Изменить размер шрифта - +
Столь странное поведение начальства чаще всего объяснялось следующими причинами: в столице загнулась какая то важная шишка, и по этому случаю объявлен всеобщий траур; поблизости что то рвануло, может быть, атомная станция, а может, секретный завод; началась третья мировая война; в Талашевске выявлена чума или холера; в колонию должна прибыть делегация международной организации «Всеобщая амнистия», которая везет с собой трейлер всякой вкуснятины и автобус девочек, нанятых оптом на Пляс Пигаль; сбылись неясные пророчества по поводу намеченного на конец двадцатого века Армагеддона. Последнее предположение получило косвенное подтверждение, когда в положенное время ночная мгла так и не опустилась на землю.
Прожектора на сторожевых вышках не горели. Служебные собаки не перекликались злобным лаем, как было у них заведено, а жалобно выли. Контролеры не подходили к «глазкам», а на все вопросы отвечали либо молчанием, либо беспричинной руганью.
К утру, ничем совершенно не отличимому от миновавшей ночи, стало ясно, что электричество, водоснабжение и канализация не функционируют. По камерам раздали давно забытые параши — жестяные многоведерные баки с крышками. Старостам выдали на кухне сухой паек и сырую воду в чайниках. Вернувшись, они поведали, что охрана сплошь вооружена, но вид имеет крайне растерянный. Обеда не было, а ужин опять прошел всухомятку: хлеб, кислая капуста, банка мясных консервов на двоих, пахнущая тиной вода.
В камерах начались стихийные митинги — стучали мисками в дверь, требовали начальника или прокурора. Потом ножками от разобранных кроватей сбили намордники, прикрывавшие окна снаружи и не позволявшие потенциальным беглецам производить визуальную разведку окружающей местности.
Пользовавшийся законным авторитетом Зяблик выглянул в зарешеченную оконную бойницу одним из первых. Колония располагалась в старых монастырских палатах на плоской вершине холма, по преданию, насыпанного пленными татарами, и обзор со второго этажа бывшей ризницы открывался просторный. В ясные дни отсюда можно было созерцать не только город Талашевск, имевший, кстати, немало архитектурных памятников, но и его дальние пригороды, стадион, белым колечком улегшийся на берегу реки Лучицы, озеро Койду и подступающие к его берегам сосновые леса.
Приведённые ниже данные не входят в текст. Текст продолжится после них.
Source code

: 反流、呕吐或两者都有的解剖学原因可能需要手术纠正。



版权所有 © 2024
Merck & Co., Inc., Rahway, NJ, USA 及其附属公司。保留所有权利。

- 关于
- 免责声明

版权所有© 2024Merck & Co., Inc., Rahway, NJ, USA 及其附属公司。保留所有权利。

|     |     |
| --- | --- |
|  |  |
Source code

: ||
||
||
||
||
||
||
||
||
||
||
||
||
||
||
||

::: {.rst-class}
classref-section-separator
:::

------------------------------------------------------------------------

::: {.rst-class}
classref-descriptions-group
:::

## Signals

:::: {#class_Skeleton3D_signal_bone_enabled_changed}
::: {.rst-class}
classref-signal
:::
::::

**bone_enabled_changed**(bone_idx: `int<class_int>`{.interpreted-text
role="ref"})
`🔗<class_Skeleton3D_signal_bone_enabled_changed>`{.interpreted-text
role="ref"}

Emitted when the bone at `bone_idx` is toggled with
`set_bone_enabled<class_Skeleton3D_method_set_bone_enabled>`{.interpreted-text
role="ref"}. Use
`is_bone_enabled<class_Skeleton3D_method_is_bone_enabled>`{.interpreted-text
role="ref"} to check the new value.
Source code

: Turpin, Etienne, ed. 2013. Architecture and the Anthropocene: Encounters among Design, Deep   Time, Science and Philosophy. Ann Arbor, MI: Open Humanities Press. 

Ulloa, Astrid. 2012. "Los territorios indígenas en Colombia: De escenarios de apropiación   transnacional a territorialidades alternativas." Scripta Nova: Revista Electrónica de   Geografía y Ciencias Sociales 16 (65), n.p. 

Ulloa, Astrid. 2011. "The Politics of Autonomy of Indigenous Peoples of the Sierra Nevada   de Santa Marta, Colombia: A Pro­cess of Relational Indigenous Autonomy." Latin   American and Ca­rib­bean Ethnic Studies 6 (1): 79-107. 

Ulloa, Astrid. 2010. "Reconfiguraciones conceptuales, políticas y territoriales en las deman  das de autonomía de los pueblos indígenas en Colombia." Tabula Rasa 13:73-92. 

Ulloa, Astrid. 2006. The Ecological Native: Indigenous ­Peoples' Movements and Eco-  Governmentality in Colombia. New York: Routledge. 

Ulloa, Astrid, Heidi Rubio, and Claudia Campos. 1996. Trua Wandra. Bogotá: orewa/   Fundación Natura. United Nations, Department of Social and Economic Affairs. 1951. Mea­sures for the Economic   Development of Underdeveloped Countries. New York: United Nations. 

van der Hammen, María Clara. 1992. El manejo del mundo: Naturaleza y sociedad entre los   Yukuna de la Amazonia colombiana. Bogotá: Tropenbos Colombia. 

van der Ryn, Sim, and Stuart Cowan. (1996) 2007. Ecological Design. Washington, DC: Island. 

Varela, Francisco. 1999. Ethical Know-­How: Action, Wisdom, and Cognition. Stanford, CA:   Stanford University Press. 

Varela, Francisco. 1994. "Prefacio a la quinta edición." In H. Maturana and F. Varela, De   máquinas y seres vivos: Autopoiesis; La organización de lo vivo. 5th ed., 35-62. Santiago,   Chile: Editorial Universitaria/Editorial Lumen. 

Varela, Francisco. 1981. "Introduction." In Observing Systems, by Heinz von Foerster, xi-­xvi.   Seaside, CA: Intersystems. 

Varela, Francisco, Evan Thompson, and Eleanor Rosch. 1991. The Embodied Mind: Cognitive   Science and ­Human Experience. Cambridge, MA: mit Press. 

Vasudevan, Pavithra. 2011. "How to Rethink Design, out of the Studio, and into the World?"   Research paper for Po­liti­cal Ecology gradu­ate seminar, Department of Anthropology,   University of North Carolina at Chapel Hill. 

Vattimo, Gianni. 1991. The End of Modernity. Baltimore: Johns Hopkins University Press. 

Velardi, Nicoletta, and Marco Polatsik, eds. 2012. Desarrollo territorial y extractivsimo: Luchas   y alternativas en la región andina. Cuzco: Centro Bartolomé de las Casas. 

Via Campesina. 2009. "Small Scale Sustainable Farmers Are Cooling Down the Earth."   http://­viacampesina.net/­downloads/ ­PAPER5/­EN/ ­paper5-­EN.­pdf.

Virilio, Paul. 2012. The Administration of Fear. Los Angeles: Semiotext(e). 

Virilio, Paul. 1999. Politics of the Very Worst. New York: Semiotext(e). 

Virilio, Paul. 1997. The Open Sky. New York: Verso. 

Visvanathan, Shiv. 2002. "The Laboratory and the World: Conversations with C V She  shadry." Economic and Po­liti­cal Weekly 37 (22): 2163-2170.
Однако ныне этот пейзаж выглядел достаточно устрашающе: вместо привычного неба вверху была странная сизая муть, за которой как будто угадывалось что то отнюдь не воздушное, а наоборот — непомерно тяжкое, едва ли не каменное, готовое вот вот рухнуть на землю. На горизонте, примерно в том месте, где раньше заходило солнце, эта муть словно дышала, то медленно наливаясь тусклым багровым светом, то вновь угасая. Можно было представить себе, что кто то невидимый, но чрезвычайно огромный неторопливо качает там кузнечные мехи, раздувая циклопический горн. Огибавшее Талашевск шоссе и прилегающие к нему улицы были пусты, хотя повсюду виднелись неподвижные, брошенные как попало машины. В самом городе сразу в нескольких местах что то горело, но, судя по всему, никто не собирался тушить эти пожары.
Река заметно обмелела, так что стали видны опоры разбомбленного в войну моста. На береговом спуске наблюдалось оживление — люди цепочками, словно муравьи, тянулись туда и обратно. Каждый имел при себе какую нибудь емкость: ведро, канистру, бидон.
До сего дня Зяблик был уверен: какая бы беда ни случилась на воле, пусть хоть война, хоть землетрясение, зекам от этого только польза. Сейчас ему так почему то не казалось. То, что он увидел, было горем — неизвестно откуда взявшимся горем не только для одного человека, не только для города Талашевска, но и для всего рода человеческого. Это Зяблик понимал так же ясно, как на расстреле, под дулом винтовки, в тот момент, когда глаз палача прижмуривается, а палец, дрогнув, начинает тянуть спуск, понимаешь, что это не шутки, что жизнь кончилась и ты уже не живой человек, охочий до еды, питья, баб и разных других радостей, а куча мертвечины, интересной только для червей.